This, dear fellow foodies, is old-fashioned Swedish peasant food. In a good way. Perfect for this cold time of year this soup is warming and nourishing and so are the pork quenelles, which are basically meatballs cooked in stock instead of pan-fried.
Please note that the quenelles takes longer to make than the soup, so do start with these. If you think the quenelles are strange or you don’t eat meat, garnish your soup with medium-boiled eggs instead. Cut them in half and put them in the soup – it’s also delicious and another common way to eat the soup.
Kale soup, serves 4
Adapted from Hannu Sarenström’s recipe in the book Vinterkalas.
ca 375 g chopped fresh kale
2 tbsp butter
2 tbsp plain flour
1 litre chicken or vegetable stock
100 ml cream
salt, black pepper
Melt the butter in a large saucepan, stir in the flour and add the stock little by little while stirring. Add the kale and let simmer for 10 minutes. Mix with a stick blender and add the cream. Bring to the boil and season to taste.
Pork quenelles, serves 4-6
500 g pork mince
100 ml breadcrumbs
1-2 tbsp water
salt, white pepper
1 onion, finely chopped
1,5 litre chicken stock (from a cube is fine)

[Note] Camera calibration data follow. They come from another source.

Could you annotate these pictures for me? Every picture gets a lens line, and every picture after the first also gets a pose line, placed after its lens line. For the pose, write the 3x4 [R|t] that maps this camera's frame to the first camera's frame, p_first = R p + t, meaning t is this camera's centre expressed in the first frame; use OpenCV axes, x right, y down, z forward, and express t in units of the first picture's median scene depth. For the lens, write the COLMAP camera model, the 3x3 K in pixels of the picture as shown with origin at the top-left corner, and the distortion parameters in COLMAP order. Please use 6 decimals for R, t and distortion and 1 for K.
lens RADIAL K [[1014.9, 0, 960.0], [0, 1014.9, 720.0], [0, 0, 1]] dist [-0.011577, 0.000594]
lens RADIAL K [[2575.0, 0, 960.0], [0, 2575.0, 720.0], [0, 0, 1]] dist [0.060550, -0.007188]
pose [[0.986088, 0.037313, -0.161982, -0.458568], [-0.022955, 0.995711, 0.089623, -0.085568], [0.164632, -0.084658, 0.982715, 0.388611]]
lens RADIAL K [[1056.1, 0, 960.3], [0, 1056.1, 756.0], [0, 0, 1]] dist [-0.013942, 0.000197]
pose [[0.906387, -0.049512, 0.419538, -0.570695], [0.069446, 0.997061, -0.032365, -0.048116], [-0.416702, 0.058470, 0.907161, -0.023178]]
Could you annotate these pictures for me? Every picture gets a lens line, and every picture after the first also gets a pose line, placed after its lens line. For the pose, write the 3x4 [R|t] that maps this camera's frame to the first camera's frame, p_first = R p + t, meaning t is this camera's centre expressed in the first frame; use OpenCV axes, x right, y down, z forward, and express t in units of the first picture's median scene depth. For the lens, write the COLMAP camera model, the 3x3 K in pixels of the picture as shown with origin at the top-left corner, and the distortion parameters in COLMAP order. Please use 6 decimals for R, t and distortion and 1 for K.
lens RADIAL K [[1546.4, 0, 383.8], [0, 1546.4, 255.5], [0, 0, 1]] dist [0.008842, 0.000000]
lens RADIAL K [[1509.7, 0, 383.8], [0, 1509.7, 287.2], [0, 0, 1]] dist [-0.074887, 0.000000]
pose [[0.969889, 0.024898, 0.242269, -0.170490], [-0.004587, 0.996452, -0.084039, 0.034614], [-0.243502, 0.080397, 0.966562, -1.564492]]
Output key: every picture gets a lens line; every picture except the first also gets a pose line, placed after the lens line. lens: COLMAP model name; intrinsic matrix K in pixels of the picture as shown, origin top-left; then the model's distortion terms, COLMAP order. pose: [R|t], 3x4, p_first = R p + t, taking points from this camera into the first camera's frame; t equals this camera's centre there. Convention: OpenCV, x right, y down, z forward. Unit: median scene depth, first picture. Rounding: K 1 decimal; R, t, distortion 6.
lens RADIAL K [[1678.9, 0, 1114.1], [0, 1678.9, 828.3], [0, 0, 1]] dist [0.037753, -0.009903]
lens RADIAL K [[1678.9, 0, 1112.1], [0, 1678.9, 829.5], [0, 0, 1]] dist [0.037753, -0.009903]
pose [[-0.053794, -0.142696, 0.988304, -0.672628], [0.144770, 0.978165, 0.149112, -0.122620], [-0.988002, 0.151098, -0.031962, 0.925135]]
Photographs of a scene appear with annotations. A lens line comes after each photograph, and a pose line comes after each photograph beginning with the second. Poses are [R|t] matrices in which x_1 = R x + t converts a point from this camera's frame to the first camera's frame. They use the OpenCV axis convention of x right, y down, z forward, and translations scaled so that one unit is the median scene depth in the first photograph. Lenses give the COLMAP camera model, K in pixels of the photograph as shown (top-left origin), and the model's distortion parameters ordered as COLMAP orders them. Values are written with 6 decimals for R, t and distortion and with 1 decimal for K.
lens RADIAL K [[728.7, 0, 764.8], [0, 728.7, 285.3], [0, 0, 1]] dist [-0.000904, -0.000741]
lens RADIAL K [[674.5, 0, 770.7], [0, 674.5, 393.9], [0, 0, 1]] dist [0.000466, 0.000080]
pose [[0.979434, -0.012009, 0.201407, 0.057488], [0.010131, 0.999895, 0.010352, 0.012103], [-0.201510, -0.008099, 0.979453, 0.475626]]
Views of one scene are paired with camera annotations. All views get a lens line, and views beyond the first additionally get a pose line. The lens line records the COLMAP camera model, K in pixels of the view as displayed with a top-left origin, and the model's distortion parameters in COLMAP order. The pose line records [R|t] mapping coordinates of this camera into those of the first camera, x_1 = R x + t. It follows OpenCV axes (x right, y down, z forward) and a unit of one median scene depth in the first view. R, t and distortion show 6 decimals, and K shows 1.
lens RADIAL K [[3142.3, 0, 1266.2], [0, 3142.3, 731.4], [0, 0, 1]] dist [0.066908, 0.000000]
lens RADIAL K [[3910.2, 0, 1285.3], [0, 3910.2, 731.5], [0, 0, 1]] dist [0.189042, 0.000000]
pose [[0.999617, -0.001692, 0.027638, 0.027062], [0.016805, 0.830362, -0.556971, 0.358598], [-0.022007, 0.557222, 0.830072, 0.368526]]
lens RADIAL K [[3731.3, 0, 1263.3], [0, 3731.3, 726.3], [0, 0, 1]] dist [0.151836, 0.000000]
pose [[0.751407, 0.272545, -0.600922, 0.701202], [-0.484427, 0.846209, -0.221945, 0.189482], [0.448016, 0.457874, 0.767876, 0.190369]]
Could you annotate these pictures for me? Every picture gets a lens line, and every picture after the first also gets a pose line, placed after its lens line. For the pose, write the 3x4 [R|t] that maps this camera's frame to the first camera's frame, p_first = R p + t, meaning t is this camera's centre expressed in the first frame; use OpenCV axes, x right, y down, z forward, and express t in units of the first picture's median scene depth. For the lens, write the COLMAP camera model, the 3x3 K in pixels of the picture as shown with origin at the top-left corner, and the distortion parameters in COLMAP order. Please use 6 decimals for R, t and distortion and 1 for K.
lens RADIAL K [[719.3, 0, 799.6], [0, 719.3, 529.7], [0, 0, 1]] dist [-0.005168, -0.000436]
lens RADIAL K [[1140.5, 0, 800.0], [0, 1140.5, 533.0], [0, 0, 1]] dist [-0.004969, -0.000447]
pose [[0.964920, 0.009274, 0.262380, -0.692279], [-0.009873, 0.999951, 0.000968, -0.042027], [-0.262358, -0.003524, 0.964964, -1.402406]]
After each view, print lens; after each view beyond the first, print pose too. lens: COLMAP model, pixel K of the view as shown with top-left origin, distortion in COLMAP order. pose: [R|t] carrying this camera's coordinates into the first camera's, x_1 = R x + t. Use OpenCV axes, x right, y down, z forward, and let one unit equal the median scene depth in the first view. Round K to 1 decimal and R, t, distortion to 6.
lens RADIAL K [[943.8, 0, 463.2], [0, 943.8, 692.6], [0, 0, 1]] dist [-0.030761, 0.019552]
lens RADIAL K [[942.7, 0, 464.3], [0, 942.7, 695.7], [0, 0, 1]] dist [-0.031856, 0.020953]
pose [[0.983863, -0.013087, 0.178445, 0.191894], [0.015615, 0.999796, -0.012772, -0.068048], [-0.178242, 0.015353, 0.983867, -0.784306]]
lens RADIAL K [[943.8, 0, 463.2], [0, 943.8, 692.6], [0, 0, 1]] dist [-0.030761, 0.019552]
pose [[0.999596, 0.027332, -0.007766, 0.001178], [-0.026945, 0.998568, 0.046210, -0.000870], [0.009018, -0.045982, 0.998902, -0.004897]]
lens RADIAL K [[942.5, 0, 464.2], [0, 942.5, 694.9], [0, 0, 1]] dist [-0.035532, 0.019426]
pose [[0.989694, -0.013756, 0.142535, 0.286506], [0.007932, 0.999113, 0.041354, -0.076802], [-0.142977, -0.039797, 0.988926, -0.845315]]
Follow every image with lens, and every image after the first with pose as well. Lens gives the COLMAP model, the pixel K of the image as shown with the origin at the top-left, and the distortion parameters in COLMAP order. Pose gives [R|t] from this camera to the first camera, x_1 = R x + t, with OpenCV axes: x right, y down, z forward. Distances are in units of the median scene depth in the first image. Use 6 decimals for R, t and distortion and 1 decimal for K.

Break the egg into a bowl and stir in breadcrumbs. Add salt (more than you think) and white pepper. Let the mixture swell for a few minutes. If the mixture is thick add 1-2 tbsp water to loosen it. Stir in the chopped onions and the mince. Mix well and roll the mince into 2 cm thick balls. Rinse your hands in between rolling to make it easier.
Bring the stock to the boil in a large saucepan and let it simmer. Add the quenelles and let them simmer for approx 15 minutes (check with a knife that they’re cooked through, i.e. not pink in the middle). Remove with a slotted spoon and add to the soup bowls. Fill up with kale soup and serve.